A recente Lei 14.994/24 alterou os artigos 92, 129, 141 e 147 do Código Penal aumentando a pena do Crime de Feminicídio, bem como, trazer mais segurança a vida das mulheres.

Essa lei trouxe significativo avanço no que diz respeito a violência contra a mulher. Alargou a criminalização da misoginia para além do feminicídio. Ou seja, foi além do âmbito de proteção da Lei Maria da Penha que criou mecanismos para coibir a violência doméstica e familiar contra a mulher.

De início, trouxe um novo tipo penal – crime de feminicídio, cujo conceito se refletiu em muitos outros delitos. Alterou e majorou as penas, bem como o regime de cumprimento dos crimes. Assim, A Lei de Contravenções Penais, a Lei Maria da Penha, a Lei de Execuções Penais e o Código de Processo Penal também vão passar a vigorar com modificações.

Recordando o crime de feminicídio foi inserido no Código Penal como homicídio qualificado (CP, art. 121, § 2º, VI): Matar mulher por razões da condição do sexo feminino. Pena de 12 a 30 anos de reclusão. Com isso, havia margem à busca do reconhecimento de sua forma privilegiada, que autoriza a redução da pena, de um sexto até a metade (CP, art. 121, § 1º). Dita possibilidade, inclusive, acabou levando a justiça a acolher a tese “legítima defesa da honra” que permitia a absolvição do réu ao ser atribuída à vítima a causa de sua morte.

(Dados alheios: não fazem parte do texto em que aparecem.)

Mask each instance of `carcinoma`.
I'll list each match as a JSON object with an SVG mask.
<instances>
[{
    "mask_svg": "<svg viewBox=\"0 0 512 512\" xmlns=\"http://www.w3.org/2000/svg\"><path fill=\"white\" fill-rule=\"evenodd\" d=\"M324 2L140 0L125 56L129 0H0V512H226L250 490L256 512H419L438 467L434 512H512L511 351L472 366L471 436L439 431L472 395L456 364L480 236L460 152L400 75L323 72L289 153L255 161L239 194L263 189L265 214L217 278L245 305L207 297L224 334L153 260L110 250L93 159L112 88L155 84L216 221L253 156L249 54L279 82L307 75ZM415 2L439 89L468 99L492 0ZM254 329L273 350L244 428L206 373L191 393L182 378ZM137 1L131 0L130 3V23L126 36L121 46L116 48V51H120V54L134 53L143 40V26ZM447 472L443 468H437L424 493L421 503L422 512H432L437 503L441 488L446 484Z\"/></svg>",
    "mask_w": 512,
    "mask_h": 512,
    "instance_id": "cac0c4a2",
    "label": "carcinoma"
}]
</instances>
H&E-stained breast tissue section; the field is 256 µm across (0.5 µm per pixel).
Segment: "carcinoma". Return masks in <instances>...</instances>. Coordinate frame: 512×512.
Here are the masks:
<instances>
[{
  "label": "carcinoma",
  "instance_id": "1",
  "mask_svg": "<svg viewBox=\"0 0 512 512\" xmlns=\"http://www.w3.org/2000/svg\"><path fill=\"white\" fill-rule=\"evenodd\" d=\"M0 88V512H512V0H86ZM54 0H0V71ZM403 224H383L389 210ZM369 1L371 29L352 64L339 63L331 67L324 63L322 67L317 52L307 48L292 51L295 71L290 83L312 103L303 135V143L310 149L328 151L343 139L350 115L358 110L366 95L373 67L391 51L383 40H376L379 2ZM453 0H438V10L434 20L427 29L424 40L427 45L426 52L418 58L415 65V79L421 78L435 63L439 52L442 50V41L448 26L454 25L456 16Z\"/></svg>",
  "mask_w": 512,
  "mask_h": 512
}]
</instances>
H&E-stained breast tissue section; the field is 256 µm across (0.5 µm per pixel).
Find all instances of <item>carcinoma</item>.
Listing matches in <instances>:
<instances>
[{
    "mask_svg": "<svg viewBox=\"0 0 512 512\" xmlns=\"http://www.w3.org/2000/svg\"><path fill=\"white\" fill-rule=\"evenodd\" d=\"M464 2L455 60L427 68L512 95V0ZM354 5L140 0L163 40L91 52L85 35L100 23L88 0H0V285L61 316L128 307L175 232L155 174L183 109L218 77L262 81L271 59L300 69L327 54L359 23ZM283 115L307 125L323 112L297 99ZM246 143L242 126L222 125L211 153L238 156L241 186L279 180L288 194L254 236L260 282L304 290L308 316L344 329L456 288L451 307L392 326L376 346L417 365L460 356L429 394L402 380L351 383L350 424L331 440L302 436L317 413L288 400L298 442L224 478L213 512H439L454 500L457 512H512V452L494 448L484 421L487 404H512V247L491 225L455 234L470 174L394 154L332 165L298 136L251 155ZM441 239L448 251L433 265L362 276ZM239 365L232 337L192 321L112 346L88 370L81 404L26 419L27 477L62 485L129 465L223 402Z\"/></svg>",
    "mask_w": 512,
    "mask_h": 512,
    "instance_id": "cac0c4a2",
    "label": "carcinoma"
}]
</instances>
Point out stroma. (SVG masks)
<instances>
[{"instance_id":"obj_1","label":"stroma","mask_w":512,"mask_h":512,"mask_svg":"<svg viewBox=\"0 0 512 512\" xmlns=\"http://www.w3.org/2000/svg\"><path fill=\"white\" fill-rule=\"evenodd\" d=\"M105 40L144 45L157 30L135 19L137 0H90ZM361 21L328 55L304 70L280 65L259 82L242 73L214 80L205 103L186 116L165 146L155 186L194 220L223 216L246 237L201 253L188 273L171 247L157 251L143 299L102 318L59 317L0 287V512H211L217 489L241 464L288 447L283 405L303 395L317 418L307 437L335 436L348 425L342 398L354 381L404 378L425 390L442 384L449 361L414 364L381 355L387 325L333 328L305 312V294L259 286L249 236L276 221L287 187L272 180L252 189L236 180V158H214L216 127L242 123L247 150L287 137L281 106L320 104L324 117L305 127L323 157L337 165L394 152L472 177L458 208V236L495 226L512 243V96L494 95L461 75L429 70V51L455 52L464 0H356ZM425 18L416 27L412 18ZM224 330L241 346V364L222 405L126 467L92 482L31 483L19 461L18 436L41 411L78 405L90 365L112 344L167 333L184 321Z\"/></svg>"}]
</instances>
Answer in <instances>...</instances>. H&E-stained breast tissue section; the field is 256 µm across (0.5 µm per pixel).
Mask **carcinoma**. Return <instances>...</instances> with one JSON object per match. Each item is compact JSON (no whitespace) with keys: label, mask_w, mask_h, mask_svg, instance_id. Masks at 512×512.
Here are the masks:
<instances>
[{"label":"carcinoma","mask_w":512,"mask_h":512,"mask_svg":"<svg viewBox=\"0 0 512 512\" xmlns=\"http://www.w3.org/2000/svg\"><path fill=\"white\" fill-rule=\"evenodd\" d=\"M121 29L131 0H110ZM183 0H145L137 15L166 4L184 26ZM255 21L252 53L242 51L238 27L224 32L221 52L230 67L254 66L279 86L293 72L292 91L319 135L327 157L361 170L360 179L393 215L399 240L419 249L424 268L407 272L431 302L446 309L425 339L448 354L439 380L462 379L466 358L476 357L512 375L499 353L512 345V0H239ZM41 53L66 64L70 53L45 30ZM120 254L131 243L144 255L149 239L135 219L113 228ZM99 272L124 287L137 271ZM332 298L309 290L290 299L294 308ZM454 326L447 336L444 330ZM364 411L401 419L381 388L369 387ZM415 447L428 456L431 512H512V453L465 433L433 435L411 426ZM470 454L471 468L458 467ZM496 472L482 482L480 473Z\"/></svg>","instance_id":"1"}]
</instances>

Agora, com a nova Lei 14.994/24, o feminicídio tornou-se um delito autônomo (CP, art. 121-A), com pena de 20 a 40 anos de reclusão, eliminando a margem para a aplicação de reduções. As hipóteses que levam ao reconhecimento do crime como feminicídio continuam as mesmas: violência doméstica e familiar e menosprezo ou discriminação à condição de mulher (CP, art. 121-A, ª 1º, I e II).

Outra novidade é que as causas que ensejam o aumento da pena de um terço até a metade, foram aumentadas: quando a vítima é mãe ou responsável por criança, adolescente ou pessoa com deficiência de qualquer idade; contra pessoa portadora de doenças degenerativas que acarretem condição limitante ou de vulnerabilidade física ou mental; na presença física ou virtual de descendentes ou ascendentes da vítima, em descumprimento de medida protetiva de urgência.

A proteção à mulher vítima de violência pelo simples fato de ser mulher alcançou outros crimes como exemplo: A pena dobrou nos chamados delitos contra a honracalúnia (CP, art. 138), difamação (CP, art. 139) e injúria (CP, art. 140), quando cometidos contra a mulher por razões da condição do sexo feminino (CP, art. 141, § 3º).

Também na mesma esteira, o crime de ameaça (CP, art. 147) praticado com a mesma motivação, além de a pena ser dobrada (CP, art. 147, § 1º), a ação é pública incondicionada, ou seja, não depende de representação da vítima (CP, art. 147, § 2º).

Importante salientar que uma inovação é a tramitação prioritária, em todas as instâncias dos processos que apuram os crimes hediondos e os de violência contra a mulher (CPP, art. 394-A). Outro ponto positivo é a isenção do pagamento de custas, taxas ou despesas processuais (CPP, art. 394-A, § 1º), apesar de ter sido incluída no Código de Processo Penal, se estende a todos os processos que apuram a violência doméstica. Até às demandas cíveis que têm a violência de gênero.

As consequências da condenação pela prática de delito contra a mulher alcançam são: a perda de cargo, função pública ou mandato eletivo (CP, art. 92, I); a incapacidade do condenado para o exercício do poder familiar (CP, art. 92, II); é vedada a nomeação, designação ou diplomação em qualquer cargo, função pública ou mandato eletivo entre o trânsito em julgado da condenação até o efetivo cumprimento da pena (CP, art. 92, § 2º, II). Tais medidas devem ser impostas de forma automática, sem a necessidade de motivação na sentença, e independentemente de pedido expresso da acusação (CP, art. 92, § 2º, III).

Na fase da execução da pena o condenado provisório será transferido para estabelecimento penal distante da residência da vítima, na hipótese de ameaçar ou praticar violência contra ela ou seus familiares durante o período da prisão (CPP, art. 86, § 4º). Sendo que não tem mais direito à visita íntima ou conjugal (LEP, art. 41, § 2º), somente autorizado saídas temporárias com monitoramento eletrônico.

Essas mudanças despertam a atenção da sociedade e dos que trabalham nos casos de família. O importante entender é que só a lei não basta, precisamos fazer uma grande revolução na educação dos homens.

Juliane Silvestri Beltrame

Especialista em Direito das Famílias e escritora.